Do We Train on Test Data?
The Impact of Near-Duplicates on License Plate Recognition

Rayson Laroca^＊

Valter Estevam^＊^,†

Alceu S. Britto Jr.^‡

Rodrigo Minetto^§

David Menotti^＊

^＊Federal University of Paraná, Curitiba, Brazil		^†Federal Institute of Paraná, Irati, Brazil
^‡Pontifical Catholic University of Paraná, Curitiba, Brazil		^§Federal University of Technology-Paraná, Curitiba, Brazil

IJCNN 2023

Examples of near-duplicates in the training and test sets of the AOLP and CCPD datasets, which are by far the two most popular datasets in the License Plate Recognition (LPR) literature. The top row shows license plates cropped and rectified from images in the training sets, while the bottom row shows license plates cropped and rectified from their nearest neighbors in the respective test set. We show three image pairs for each dataset representing the 10th, 50th and 90th percentiles based on their Euclidean distance in pixel space.

Abstract

This work draws attention to the large fraction of near-duplicates in the training and test sets of datasets widely adopted in License Plate Recognition (LPR) research. These duplicates refer to images that, although different, show the same license plate. Our experiments, conducted on the two most popular datasets in the field, show a substantial decrease in recognition rate when six well-known models are trained and tested under fair splits, that is, in the absence of duplicates in the training and test sets. Moreover, in one of the datasets, the ranking of models changed considerably when they were trained and tested under duplicate-free splits. These findings suggest that such duplicates have significantly biased the evaluation and development of deep learning-based models for LPR. The list of near-duplicates we have found and proposals for fair splits are publicly available for further research.

Paper

	Rayson Laroca, Valter Estevam, Alceu S. Britto Jr., Rodrigo Minetto, David Menotti Do we train on test data? The impact of near-duplicates on license plate recognition International Joint Conference on Neural Networks (IJCNN), pp. 1-8, June 2023.

	In summary, this paper has two main contributions: We unveil the presence of near-duplicates in the training and test sets of datasets widely adopted in the ALPR literature. Our analysis, using the AOLP and CCPD datasets, shows the impact of such duplicates on the performance assessment of six well-known OCR models applied to LPR. We create and release fair splits for the AOLP and CCPD datasets where there are no duplicates in the training and test sets, and the key characteristics of the original splits are preserved as much as possible.
[IEEE Xplore] [arXiv] [BibTeX] [List of Duplicates] [Original & Fair Splits]

Related Work

This work is inspired by [1], where duplicates in the CIFAR-10 and CIFAR-100 datasets were identified, and motivated by recent studies that indicated the existence of bias in the ALPR context. For example, in [2], the authors observed significant drops in LPR performance when training and testing state-of-the-art OCR models in a leave-one-dataset-out experimental setup. As another example, the Name That Dataset! experiments carried out in [3] suggested that each LPR dataset has a unique and identifiable ''signature,'' as a lightweight classification model could predict the source dataset of a license plate image at levels significantly better than chance.

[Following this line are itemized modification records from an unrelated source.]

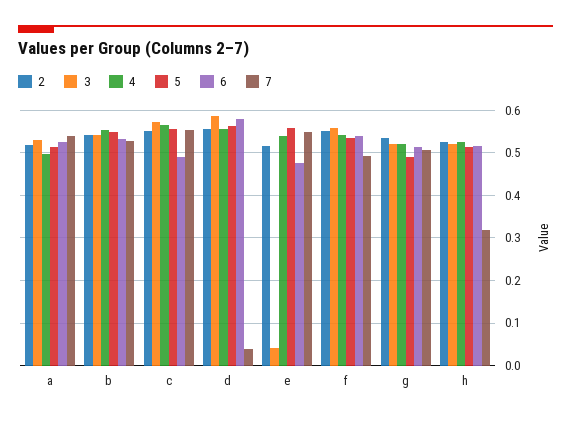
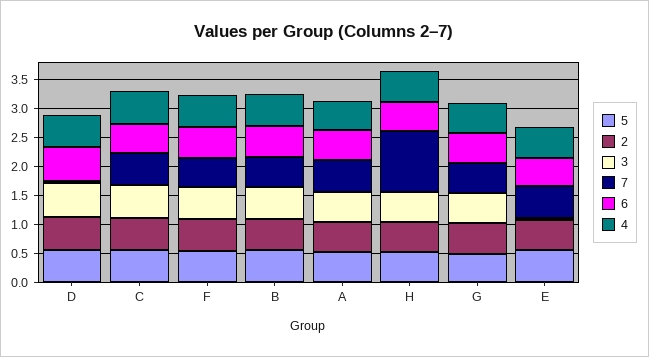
  {
    "2": {
      "a": 0.52,
      "b": 0.54,
      "c": 0.56,
      "d": 0.56,
      "e": 0.52,
      "f": 0.56,
      "g": 0.54,
      "h": 0.52
    },
    "3": {
      "a": 0.52,
      "b": 0.54,
      "c": 0.58,
      "d": 0.58,
      "e": 0.04,
      "f": 0.56,
      "g": 0.52,
      "h": 0.52
    },
    "4": {
      "a": 0.5,
      "b": 0.56,
      "c": 0.56,
      "d": 0.56,
      "e": 0.54,
      "f": 0.54,
      "g": 0.52,
      "h": 0.52
    },
    "5": {
      "a": 0.52,
      "b": 0.56,
      "c": 0.56,
      "d": 0.56,
      "e": 0.56,
      "f": 0.54,
      "g": 0.48,
      "h": 0.52
    },
    "6": {
      "a": 0.52,
      "b": 0.54,
      "c": 0.5,
      "d": 0.58,
      "e": 0.48,
      "f": 0.54,
      "g": 0.52,
      "h": 0.52
    },
    "7": {
      "a": 0.54,
      "b": 0.52,
      "c": 0.56,
      "d": 0.04,
      "e": 0.54,
      "f": 0.5,
      "g": 0.5,
-     "h": 0.32
+     "h": 1
    }
  }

[1] - B. Barz and J. Denzler, “Do we train on test data? Purging CIFAR of near-duplicates,” Journal of Imaging, vol. 6, no. 6, p. 41, 2020. [MDPI] [arXiv]

[2] - R. Laroca, E. V. Cardoso, D. R. Lucio, V. Estevam, and D. Menotti, “On the cross-dataset generalization in license plate recognition,” in International Conference on Computer Vision Theory and Applications (VISAPP), pp. 166-178, Feb 2022. [SciTePress] [arXiv]

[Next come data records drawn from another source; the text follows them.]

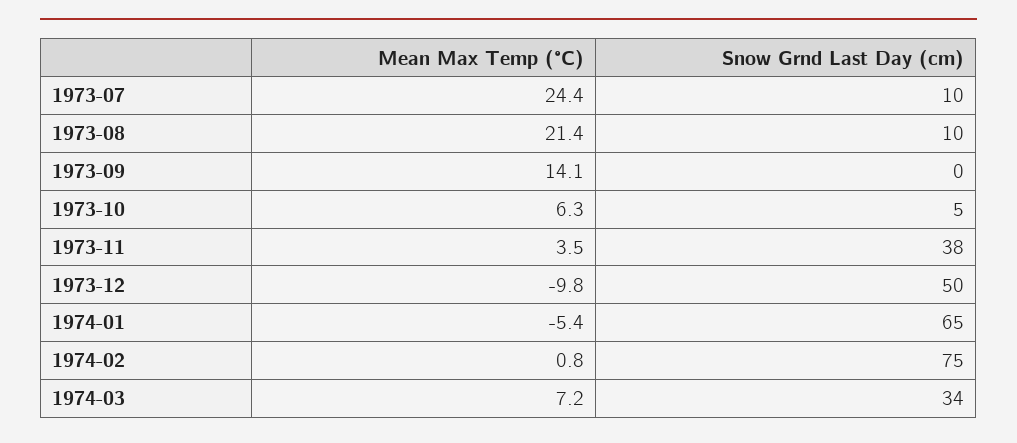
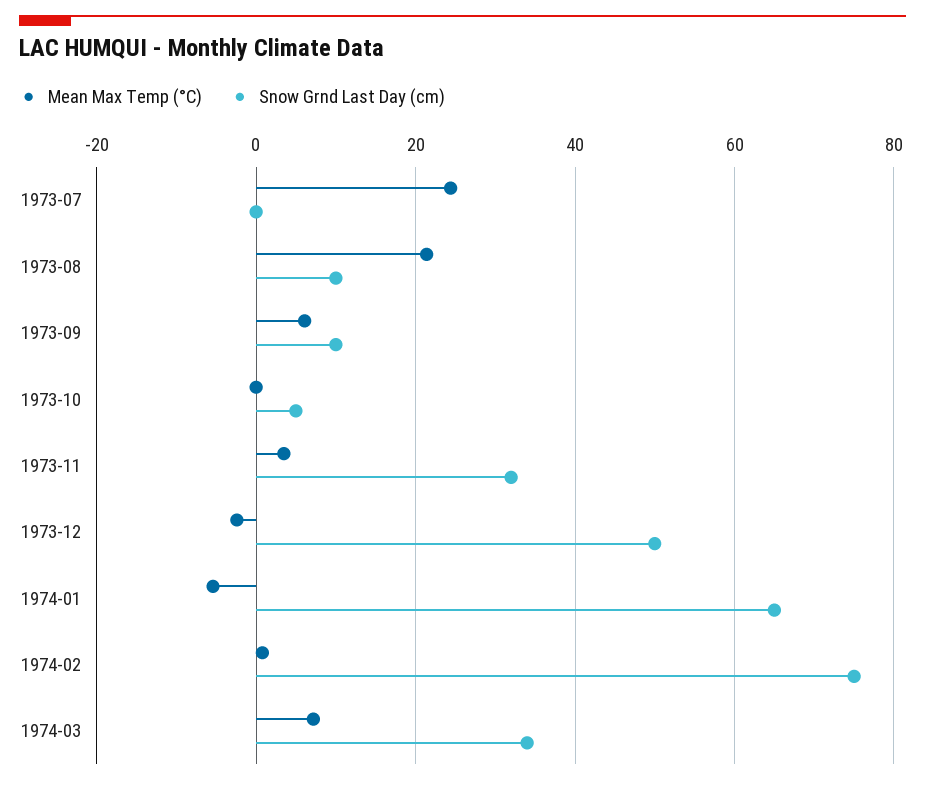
  {
    "Mean Max Temp (°C)": {
      "1973-07": 24.4,
      "1973-08": 21.4,
-     "1973-09": 14.1,
+     "1973-09": 6,
-     "1973-10": 6.3,
+     "1973-10": 0,
      "1973-11": 3.5,
-     "1973-12": -9.8,
+     "1973-12": -2,
      "1974-01": -5.4,
      "1974-02": 0.8,
      "1974-03": 7.2
    },
    "Snow Grnd Last Day (cm)": {
-     "1973-07": 10,
+     "1973-07": 0,
      "1973-08": 10,
-     "1973-09": 0,
+     "1973-09": 10,
      "1973-10": 5,
-     "1973-11": 38,
+     "1973-11": 32,
      "1973-12": 50,
      "1974-01": 65,
      "1974-02": 75,
      "1974-03": 34
    }
  }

[3] - R. Laroca, M. Santos, V. Estevam, E. Luz, and D. Menotti, “A first look at dataset bias in license plate recognition,” in Conference on Graphics, Patterns and Images (SIBGRAPI), pp. 234-239, Oct 2022. [IEEE Xplore] [arXiv]

Acknowledgments

This work was supported in part by the Coordination for the Improvement of Higher Education Personnel (CAPES), and in part by the National Council for Scientific and Technological Development (CNPq). The Quadro RTX 8000 GPU used for this research was donated by NVIDIA.